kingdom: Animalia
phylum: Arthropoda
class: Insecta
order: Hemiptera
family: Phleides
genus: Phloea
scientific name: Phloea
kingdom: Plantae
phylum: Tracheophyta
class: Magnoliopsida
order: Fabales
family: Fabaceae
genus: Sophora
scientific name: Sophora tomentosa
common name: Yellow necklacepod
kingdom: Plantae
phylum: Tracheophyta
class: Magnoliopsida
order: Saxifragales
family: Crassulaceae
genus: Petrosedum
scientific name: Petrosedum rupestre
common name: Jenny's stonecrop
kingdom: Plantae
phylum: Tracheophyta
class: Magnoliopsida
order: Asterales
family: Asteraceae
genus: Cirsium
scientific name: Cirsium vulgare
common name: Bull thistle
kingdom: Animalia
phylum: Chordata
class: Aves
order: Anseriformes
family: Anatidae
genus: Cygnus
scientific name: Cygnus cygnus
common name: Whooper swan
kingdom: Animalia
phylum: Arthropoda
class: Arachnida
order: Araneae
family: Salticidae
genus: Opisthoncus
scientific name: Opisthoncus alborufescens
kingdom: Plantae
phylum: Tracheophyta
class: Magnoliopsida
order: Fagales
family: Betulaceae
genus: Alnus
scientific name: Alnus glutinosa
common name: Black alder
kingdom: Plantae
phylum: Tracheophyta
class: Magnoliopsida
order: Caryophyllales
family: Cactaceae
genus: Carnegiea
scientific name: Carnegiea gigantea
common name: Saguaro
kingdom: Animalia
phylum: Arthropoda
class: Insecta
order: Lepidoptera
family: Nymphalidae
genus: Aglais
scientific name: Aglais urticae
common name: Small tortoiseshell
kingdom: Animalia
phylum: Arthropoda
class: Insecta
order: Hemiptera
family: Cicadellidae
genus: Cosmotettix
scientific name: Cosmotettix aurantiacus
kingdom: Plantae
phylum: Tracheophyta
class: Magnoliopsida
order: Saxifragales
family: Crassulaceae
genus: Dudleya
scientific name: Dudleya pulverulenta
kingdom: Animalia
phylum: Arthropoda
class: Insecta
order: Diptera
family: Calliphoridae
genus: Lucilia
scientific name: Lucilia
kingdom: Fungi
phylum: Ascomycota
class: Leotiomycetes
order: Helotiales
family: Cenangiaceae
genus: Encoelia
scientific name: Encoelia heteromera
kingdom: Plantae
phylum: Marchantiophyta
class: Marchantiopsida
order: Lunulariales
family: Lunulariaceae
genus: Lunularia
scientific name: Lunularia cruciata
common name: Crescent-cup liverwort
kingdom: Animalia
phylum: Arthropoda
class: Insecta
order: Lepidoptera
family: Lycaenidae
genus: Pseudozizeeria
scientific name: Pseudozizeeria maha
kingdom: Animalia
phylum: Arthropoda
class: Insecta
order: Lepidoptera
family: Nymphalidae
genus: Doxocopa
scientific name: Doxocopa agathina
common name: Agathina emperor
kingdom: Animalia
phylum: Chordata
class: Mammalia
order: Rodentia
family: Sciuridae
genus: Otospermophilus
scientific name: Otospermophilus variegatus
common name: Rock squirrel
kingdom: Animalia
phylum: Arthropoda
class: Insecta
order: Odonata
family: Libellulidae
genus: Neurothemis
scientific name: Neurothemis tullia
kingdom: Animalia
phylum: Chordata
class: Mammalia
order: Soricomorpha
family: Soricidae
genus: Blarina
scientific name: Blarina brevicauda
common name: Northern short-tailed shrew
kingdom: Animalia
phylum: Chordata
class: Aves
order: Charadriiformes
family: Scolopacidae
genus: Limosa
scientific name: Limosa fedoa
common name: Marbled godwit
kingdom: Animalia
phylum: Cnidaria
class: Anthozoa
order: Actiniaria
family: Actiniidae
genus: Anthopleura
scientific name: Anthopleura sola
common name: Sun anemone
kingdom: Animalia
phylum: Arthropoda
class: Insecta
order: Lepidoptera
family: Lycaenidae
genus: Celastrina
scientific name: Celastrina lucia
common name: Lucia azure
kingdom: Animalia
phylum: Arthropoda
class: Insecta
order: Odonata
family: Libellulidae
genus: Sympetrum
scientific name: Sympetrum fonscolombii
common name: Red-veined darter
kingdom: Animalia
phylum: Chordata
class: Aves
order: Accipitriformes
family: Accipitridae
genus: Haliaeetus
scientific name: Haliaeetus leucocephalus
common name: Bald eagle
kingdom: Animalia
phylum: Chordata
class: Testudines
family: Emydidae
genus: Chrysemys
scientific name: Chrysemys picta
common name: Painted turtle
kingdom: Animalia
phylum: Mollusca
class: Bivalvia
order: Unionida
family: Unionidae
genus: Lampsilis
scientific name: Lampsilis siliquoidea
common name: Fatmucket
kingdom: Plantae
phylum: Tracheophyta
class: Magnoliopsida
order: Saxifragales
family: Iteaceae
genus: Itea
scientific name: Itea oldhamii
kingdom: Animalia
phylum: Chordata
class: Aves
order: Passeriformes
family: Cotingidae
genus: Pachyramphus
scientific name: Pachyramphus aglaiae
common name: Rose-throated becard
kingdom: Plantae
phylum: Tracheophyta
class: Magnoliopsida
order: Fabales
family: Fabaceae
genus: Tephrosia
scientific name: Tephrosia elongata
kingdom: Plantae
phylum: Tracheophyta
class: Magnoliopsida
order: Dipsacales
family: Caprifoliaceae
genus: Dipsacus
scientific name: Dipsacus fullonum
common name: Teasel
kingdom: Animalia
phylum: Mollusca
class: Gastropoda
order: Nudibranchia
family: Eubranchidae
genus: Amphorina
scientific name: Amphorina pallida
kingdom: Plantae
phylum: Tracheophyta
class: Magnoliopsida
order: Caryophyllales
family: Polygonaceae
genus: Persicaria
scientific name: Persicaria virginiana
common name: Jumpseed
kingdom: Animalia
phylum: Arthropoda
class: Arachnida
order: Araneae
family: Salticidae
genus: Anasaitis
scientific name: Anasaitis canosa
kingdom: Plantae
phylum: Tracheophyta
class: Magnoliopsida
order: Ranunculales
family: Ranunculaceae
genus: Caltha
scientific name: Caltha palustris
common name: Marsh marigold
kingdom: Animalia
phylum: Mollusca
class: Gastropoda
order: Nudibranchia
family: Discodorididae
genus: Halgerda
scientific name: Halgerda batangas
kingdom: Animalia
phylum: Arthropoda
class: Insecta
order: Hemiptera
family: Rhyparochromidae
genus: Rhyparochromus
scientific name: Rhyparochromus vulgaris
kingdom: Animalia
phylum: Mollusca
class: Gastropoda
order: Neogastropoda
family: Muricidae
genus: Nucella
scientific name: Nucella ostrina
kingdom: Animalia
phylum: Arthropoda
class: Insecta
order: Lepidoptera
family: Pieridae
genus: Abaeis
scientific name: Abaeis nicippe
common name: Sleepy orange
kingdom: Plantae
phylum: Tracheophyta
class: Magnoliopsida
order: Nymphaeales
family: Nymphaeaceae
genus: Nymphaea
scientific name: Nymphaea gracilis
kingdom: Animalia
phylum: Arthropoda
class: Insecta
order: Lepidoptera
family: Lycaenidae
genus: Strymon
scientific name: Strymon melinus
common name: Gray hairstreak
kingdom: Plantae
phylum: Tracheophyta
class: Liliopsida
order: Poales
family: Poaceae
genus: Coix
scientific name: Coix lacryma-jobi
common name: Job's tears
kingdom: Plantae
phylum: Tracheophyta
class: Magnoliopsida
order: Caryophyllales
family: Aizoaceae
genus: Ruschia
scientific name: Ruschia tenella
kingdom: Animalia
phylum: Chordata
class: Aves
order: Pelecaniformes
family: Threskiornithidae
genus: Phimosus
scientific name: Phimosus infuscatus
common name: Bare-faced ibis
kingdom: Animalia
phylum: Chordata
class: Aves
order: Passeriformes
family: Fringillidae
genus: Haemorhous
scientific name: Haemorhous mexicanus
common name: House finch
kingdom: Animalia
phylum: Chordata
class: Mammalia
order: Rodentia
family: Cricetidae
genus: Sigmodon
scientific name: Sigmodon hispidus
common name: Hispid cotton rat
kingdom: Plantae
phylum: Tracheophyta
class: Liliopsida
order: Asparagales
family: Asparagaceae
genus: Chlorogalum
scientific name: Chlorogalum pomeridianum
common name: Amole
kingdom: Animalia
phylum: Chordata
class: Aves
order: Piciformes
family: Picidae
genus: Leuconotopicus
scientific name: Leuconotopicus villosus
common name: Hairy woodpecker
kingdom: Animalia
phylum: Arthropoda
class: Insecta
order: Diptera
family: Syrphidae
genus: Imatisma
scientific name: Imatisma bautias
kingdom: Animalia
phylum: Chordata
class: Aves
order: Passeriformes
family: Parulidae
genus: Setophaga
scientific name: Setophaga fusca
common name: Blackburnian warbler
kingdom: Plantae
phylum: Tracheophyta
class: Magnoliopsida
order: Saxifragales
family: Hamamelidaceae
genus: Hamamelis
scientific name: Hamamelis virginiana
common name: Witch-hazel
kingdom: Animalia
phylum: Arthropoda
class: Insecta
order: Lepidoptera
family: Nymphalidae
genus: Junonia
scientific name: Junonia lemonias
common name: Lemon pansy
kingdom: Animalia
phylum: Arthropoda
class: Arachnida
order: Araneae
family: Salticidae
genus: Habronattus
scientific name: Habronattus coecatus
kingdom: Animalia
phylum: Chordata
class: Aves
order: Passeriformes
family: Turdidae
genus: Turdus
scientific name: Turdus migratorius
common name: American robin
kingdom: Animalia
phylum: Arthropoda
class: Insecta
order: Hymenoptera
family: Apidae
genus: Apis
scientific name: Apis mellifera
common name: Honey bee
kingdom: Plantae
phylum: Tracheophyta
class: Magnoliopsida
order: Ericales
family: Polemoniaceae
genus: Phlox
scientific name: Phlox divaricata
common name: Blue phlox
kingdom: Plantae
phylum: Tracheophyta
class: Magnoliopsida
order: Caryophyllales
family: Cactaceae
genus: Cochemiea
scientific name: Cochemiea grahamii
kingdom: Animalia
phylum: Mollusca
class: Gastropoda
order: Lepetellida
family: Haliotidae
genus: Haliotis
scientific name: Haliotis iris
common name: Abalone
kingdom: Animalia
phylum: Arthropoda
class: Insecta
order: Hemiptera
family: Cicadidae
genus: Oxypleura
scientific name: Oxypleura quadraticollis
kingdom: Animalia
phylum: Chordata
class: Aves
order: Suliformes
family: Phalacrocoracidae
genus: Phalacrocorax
▬▬▬
Your goal
Convert the lines from the one containing "genus: Alnus" through the one containing "genus: Limosa", both included, into a numbered list, omitting any blank lines.

Written solution
1. genus: Alnus
2. scientific name: Alnus glutinosa
3. common name: Black alder
4. kingdom: Plantae
5. phylum: Tracheophyta
6. class: Magnoliopsida
7. order: Caryophyllales
8. family: Cactaceae
9. genus: Carnegiea
10. scientific name: Carnegiea gigantea
11. common name: Saguaro
12. kingdom: Animalia
13. phylum: Arthropoda
14. class: Insecta
15. order: Lepidoptera
16. family: Nymphalidae
17. genus: Aglais
18. scientific name: Aglais urticae
19. common name: Small tortoiseshell
20. kingdom: Animalia
21. phylum: Arthropoda
22. class: Insecta
23. order: Hemiptera
24. family: Cicadellidae
25. genus: Cosmotettix
26. scientific name: Cosmotettix aurantiacus
27. kingdom: Plantae
28. phylum: Tracheophyta
29. class: Magnoliopsida
30. order: Saxifragales
31. family: Crassulaceae
32. genus: Dudleya
33. scientific name: Dudleya pulverulenta
34. kingdom: Animalia
35. phylum: Arthropoda
36. class: Insecta
37. order: Diptera
38. family: Calliphoridae
39. genus: Lucilia
40. scientific name: Lucilia
41. kingdom: Fungi
42. phylum: Ascomycota
43. class: Leotiomycetes
44. order: Helotiales
45. family: Cenangiaceae
46. genus: Encoelia
47. scientific name: Encoelia heteromera
48. kingdom: Plantae
49. phylum: Marchantiophyta
50. class: Marchantiopsida
51. order: Lunulariales
52. family: Lunulariaceae
53. genus: Lunularia
54. scientific name: Lunularia cruciata
55. common name: Crescent-cup liverwort
56. kingdom: Animalia
57. phylum: Arthropoda
58. class: Insecta
59. order: Lepidoptera
60. family: Lycaenidae
61. genus: Pseudozizeeria
62. scientific name: Pseudozizeeria maha
63. kingdom: Animalia
64. phylum: Arthropoda
65. class: Insecta
66. order: Lepidoptera
67. family: Nymphalidae
68. genus: Doxocopa
69. scientific name: Doxocopa agathina
70. common name: Agathina emperor
71. kingdom: Animalia
72. phylum: Chordata
73. class: Mammalia
74. order: Rodentia
75. family: Sciuridae
76. genus: Otospermophilus
77. scientific name: Otospermophilus variegatus
78. common name: Rock squirrel
79. kingdom: Animalia
80. phylum: Arthropoda
81. class: Insecta
82. order: Odonata
83. family: Libellulidae
84. genus: Neurothemis
85. scientific name: Neurothemis tullia
86. kingdom: Animalia
87. phylum: Chordata
88. class: Mammalia
89. order: Soricomorpha
90. family: Soricidae
91. genus: Blarina
92. scientific name: Blarina brevicauda
93. common name: Northern short-tailed shrew
94. kingdom: Animalia
95. phylum: Chordata
96. class: Aves
97. order: Charadriiformes
98. family: Scolopacidae
99. genus: Limosa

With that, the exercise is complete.